Task directions:
This task calls for copying every line of the records that includes the word "lines".

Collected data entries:
BEGIN

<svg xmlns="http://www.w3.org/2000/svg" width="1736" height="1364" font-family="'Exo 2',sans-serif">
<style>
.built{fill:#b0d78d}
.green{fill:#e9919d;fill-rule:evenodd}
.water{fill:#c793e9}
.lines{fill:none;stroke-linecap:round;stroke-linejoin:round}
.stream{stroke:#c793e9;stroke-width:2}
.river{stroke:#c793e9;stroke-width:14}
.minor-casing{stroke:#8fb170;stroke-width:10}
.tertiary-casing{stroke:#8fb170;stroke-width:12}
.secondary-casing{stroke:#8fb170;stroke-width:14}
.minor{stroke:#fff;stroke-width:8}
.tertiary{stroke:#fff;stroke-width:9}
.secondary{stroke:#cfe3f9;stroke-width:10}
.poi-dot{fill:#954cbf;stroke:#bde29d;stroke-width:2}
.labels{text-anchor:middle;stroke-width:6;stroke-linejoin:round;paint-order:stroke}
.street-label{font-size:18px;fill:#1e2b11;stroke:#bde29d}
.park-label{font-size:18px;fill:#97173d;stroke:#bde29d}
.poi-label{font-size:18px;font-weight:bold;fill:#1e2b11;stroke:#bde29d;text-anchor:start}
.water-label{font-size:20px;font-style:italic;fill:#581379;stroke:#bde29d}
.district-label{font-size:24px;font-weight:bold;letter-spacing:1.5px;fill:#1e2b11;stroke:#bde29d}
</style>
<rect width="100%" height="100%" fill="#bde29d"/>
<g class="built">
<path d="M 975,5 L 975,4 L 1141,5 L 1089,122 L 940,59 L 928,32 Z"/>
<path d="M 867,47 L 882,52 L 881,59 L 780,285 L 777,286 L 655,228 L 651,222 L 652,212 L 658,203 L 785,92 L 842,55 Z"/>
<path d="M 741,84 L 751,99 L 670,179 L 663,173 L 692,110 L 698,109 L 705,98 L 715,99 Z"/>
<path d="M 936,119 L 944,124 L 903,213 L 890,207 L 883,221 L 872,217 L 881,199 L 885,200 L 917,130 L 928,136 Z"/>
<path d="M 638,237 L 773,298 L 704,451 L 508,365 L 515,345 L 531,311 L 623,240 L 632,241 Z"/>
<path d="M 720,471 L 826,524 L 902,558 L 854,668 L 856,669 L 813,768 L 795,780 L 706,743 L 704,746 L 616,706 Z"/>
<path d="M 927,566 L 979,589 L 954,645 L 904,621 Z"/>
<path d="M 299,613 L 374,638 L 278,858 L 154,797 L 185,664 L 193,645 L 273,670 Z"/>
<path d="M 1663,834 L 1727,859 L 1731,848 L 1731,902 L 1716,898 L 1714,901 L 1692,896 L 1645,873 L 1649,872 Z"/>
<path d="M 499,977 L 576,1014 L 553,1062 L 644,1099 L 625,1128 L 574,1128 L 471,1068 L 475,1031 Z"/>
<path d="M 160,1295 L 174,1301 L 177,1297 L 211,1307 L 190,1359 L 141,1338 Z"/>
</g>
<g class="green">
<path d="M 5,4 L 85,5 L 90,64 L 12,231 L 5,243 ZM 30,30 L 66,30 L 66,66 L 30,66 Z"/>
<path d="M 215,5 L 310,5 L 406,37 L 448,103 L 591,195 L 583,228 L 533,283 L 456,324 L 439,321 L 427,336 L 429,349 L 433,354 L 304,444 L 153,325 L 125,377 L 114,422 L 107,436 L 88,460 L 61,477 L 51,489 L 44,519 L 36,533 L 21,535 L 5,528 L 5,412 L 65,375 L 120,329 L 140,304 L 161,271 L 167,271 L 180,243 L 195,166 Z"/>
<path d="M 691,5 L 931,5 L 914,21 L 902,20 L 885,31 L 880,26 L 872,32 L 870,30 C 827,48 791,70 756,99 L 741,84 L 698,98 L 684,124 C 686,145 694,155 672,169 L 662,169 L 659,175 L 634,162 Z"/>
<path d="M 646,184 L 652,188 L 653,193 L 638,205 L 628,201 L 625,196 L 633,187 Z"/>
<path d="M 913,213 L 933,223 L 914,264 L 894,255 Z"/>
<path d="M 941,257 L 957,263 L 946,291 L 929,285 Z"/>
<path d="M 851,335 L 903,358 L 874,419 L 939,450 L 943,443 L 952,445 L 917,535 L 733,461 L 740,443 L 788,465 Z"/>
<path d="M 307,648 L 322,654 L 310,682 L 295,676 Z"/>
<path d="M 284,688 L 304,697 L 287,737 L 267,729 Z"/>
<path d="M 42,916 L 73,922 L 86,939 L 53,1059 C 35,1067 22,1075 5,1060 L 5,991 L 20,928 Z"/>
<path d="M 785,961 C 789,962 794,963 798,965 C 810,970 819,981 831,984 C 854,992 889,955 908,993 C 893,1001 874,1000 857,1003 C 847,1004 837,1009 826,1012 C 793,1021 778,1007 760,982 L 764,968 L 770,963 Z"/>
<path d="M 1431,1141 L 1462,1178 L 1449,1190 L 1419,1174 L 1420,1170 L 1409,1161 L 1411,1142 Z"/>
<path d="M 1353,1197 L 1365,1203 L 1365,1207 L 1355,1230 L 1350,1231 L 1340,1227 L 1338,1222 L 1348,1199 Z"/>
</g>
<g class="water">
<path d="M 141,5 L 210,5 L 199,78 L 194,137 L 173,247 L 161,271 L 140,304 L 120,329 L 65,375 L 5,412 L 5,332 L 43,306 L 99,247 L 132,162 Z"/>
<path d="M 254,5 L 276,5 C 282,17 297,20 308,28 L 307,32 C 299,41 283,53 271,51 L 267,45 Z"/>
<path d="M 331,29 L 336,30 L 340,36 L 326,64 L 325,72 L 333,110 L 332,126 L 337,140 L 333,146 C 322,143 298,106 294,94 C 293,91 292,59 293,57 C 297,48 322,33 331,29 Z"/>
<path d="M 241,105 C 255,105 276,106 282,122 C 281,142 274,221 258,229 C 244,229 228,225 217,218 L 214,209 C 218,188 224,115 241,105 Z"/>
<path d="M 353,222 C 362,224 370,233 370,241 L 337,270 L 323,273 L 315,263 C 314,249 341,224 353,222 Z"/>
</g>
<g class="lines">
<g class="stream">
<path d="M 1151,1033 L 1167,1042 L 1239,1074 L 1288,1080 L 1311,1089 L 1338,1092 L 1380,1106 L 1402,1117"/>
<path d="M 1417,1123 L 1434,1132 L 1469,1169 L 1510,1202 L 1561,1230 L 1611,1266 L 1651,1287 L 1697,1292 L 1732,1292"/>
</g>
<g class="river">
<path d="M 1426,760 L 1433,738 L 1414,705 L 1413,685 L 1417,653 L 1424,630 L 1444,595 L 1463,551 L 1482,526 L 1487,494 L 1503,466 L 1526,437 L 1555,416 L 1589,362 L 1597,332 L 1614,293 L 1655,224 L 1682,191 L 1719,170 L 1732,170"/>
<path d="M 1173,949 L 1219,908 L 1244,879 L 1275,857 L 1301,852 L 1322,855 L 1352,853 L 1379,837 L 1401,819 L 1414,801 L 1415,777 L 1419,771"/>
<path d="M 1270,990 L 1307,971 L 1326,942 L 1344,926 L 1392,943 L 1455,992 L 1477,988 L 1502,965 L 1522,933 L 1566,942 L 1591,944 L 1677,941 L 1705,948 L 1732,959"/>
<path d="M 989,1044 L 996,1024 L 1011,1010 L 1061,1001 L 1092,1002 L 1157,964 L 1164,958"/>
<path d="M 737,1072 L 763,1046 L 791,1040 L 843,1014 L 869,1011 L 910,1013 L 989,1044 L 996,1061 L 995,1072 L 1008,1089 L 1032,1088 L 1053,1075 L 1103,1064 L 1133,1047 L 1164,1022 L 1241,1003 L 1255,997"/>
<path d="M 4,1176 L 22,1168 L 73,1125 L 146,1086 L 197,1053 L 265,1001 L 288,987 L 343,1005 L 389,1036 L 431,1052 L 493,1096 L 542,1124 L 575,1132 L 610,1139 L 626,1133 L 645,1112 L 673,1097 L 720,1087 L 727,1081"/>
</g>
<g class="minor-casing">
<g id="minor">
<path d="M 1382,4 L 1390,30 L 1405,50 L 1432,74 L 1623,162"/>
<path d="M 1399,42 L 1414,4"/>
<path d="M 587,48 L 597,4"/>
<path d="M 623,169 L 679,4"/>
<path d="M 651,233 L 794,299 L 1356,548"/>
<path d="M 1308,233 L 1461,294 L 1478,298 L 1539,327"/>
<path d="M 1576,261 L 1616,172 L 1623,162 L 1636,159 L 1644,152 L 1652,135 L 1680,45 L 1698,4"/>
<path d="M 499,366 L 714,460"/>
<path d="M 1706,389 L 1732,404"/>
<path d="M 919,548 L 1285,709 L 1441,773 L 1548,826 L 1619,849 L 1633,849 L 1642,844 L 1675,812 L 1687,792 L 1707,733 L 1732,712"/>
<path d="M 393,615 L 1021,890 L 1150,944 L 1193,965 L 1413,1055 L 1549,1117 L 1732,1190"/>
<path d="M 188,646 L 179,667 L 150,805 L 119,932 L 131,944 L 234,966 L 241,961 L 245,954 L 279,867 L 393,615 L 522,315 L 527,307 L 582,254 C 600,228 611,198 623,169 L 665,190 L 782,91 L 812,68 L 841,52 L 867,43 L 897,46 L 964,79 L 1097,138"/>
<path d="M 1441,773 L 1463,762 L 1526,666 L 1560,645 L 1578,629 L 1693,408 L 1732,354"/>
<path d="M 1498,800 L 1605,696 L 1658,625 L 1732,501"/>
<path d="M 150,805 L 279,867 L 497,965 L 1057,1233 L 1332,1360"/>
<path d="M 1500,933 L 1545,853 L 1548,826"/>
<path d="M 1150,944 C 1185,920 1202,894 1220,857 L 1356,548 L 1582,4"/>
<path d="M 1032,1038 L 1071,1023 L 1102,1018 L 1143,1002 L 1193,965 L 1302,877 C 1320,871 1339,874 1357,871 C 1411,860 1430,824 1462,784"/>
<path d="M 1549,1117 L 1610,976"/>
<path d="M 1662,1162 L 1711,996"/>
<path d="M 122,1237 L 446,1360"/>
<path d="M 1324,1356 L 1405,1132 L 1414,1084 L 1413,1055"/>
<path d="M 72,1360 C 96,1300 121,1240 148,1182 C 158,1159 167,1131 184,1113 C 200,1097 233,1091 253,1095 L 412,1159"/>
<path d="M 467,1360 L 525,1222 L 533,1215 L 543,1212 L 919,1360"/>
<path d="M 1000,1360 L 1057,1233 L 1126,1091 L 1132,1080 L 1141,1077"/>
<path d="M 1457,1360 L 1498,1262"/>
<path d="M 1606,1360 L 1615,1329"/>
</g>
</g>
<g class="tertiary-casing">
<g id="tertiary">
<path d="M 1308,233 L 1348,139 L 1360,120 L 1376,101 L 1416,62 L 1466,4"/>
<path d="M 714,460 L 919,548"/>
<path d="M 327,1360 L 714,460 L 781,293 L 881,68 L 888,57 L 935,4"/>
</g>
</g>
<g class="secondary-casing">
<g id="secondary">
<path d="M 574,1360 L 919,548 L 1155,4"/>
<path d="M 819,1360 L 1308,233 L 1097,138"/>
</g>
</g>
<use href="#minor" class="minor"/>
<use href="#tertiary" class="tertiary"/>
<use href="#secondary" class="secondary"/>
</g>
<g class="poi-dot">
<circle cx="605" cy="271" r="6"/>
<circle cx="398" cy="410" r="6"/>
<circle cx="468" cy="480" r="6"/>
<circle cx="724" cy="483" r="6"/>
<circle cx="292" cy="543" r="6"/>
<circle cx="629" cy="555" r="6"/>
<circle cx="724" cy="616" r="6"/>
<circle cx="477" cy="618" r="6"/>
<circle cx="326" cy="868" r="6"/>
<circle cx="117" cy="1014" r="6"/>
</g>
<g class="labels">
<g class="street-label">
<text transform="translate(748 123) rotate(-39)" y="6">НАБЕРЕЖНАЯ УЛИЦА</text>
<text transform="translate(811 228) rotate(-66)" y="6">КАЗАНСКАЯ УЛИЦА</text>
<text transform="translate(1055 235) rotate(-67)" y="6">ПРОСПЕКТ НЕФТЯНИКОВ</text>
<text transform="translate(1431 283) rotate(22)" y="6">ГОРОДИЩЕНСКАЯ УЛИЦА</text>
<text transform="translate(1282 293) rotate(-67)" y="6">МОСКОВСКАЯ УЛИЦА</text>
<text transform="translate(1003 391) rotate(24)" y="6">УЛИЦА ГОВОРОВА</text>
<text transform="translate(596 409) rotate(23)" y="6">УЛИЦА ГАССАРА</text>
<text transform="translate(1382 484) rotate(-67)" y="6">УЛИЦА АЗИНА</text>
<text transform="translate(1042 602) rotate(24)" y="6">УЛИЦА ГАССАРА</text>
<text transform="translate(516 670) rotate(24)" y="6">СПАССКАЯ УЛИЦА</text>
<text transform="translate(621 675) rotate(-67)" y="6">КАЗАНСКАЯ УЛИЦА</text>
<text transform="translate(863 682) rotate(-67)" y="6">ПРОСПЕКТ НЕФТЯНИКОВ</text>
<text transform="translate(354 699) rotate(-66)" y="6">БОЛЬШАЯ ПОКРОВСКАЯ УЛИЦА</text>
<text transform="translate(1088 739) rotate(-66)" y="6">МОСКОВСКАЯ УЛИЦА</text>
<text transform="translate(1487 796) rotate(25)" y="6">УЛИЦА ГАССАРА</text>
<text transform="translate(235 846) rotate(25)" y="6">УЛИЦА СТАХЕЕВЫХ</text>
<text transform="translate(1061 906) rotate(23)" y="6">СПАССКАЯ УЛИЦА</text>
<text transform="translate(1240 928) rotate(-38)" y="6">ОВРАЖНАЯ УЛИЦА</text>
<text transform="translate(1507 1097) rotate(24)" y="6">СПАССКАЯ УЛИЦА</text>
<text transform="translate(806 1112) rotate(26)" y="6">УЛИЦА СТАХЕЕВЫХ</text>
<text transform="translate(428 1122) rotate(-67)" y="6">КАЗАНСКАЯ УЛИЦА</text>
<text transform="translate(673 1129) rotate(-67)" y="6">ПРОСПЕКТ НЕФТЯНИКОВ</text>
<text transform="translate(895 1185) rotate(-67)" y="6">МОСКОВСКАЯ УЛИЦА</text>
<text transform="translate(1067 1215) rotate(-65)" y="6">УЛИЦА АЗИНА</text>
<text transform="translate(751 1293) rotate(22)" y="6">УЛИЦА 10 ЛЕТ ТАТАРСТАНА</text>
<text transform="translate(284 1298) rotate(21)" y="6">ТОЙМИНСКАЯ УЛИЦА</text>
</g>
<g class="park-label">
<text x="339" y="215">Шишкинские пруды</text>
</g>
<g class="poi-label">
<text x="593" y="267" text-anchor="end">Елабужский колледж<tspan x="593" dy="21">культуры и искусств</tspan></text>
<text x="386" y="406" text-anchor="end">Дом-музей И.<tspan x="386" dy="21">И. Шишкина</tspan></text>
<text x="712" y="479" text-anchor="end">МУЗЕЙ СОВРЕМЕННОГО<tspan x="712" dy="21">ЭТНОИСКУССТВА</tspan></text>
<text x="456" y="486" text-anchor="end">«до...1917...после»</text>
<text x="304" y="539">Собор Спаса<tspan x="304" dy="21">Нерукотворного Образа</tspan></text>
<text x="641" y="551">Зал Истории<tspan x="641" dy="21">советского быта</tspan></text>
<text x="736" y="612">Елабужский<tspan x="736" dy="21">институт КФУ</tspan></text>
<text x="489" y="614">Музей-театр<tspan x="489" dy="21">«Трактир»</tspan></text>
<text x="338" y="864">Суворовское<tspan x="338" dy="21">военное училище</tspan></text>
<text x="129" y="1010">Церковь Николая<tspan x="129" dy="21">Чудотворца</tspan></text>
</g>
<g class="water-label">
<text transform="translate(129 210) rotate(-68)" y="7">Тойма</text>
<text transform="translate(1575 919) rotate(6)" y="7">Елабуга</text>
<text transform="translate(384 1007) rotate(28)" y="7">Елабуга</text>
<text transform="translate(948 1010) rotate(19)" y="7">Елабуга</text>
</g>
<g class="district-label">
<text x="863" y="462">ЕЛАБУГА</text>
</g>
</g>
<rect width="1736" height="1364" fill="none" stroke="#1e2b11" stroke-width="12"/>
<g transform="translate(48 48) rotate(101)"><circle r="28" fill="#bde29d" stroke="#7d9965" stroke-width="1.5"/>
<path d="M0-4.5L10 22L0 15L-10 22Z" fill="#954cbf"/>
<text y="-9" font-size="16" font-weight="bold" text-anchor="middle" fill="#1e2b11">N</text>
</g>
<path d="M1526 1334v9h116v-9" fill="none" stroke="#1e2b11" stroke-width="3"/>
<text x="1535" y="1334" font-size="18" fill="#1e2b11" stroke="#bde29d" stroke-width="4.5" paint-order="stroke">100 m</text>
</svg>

END
BEGIN

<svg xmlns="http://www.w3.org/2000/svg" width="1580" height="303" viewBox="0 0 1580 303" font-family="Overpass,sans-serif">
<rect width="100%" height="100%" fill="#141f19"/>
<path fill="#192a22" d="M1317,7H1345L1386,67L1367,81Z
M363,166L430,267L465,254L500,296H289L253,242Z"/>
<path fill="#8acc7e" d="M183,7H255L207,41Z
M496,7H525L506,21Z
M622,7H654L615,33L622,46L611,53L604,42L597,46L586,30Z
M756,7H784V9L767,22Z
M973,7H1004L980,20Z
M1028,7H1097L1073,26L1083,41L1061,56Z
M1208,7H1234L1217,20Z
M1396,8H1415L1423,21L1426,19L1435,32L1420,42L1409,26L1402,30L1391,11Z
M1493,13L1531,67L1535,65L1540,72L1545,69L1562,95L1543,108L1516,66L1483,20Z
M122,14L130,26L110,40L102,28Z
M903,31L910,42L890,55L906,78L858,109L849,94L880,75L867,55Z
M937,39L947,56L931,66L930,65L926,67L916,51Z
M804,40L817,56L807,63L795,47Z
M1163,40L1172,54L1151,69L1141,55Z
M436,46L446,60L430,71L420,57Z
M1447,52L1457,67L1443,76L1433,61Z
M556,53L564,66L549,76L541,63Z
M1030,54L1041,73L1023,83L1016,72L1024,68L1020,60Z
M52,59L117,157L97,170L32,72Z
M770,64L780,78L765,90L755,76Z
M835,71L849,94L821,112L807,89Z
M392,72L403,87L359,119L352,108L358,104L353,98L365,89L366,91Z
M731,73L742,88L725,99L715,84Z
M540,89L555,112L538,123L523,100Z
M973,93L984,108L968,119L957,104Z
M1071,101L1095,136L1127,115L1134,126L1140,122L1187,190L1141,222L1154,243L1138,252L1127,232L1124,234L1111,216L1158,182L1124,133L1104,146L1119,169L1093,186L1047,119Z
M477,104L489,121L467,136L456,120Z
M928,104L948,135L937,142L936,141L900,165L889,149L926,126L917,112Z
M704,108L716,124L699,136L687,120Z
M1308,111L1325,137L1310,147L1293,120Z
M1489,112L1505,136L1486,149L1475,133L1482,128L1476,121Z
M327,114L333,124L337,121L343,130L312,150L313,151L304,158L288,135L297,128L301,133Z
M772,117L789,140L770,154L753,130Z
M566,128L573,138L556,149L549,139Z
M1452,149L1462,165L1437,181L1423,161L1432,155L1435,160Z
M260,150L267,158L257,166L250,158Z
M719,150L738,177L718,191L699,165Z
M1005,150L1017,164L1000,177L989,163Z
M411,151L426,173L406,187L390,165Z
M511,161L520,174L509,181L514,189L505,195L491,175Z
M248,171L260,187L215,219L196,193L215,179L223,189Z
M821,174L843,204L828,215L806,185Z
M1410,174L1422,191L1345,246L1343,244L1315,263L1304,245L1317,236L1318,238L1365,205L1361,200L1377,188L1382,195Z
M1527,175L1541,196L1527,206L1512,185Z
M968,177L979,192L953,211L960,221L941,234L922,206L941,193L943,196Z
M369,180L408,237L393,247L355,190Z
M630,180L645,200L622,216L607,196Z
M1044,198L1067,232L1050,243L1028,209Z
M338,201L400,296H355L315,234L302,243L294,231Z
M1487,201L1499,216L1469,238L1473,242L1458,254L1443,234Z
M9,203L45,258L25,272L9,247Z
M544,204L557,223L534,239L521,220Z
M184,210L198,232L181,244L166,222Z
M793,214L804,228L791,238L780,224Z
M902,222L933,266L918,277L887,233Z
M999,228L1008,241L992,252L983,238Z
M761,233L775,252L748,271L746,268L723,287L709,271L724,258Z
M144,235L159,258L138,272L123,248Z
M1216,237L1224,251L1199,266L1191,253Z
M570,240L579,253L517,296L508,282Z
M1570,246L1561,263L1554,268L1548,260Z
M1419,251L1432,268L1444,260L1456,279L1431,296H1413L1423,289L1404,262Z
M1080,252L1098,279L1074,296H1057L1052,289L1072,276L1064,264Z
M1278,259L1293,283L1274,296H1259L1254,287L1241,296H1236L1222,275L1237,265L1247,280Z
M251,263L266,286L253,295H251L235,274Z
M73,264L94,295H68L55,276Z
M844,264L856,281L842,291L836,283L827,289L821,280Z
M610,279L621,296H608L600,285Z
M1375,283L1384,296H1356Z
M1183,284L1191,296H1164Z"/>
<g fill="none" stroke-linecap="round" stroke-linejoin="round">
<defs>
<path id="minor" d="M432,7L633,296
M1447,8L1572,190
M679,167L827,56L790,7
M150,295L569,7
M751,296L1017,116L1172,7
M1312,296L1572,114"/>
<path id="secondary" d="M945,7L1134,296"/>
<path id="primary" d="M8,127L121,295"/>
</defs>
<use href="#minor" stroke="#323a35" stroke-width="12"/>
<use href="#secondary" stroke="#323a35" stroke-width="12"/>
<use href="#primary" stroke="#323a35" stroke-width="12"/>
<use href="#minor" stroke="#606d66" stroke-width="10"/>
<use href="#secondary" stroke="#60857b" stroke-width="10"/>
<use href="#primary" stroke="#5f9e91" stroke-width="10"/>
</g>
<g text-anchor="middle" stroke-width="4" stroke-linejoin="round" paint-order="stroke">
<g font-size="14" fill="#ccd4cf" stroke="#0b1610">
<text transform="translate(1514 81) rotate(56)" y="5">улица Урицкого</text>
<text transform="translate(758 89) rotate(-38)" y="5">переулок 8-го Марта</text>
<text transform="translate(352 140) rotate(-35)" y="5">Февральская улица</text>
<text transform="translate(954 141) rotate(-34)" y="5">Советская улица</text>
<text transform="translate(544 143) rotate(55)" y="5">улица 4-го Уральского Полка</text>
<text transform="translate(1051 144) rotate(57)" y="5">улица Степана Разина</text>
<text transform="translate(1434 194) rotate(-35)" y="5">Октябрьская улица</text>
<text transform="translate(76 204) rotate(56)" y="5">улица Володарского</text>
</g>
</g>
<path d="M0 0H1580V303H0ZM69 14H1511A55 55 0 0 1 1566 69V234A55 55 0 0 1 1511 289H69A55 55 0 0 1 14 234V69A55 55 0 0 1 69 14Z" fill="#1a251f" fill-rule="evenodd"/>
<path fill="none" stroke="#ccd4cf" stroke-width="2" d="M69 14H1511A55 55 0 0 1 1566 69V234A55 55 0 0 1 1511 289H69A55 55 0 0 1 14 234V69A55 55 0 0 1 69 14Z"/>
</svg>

END

Response area:
.lines{fill:none;stroke-linecap:round;stroke-linejoin:round}
<g class="lines">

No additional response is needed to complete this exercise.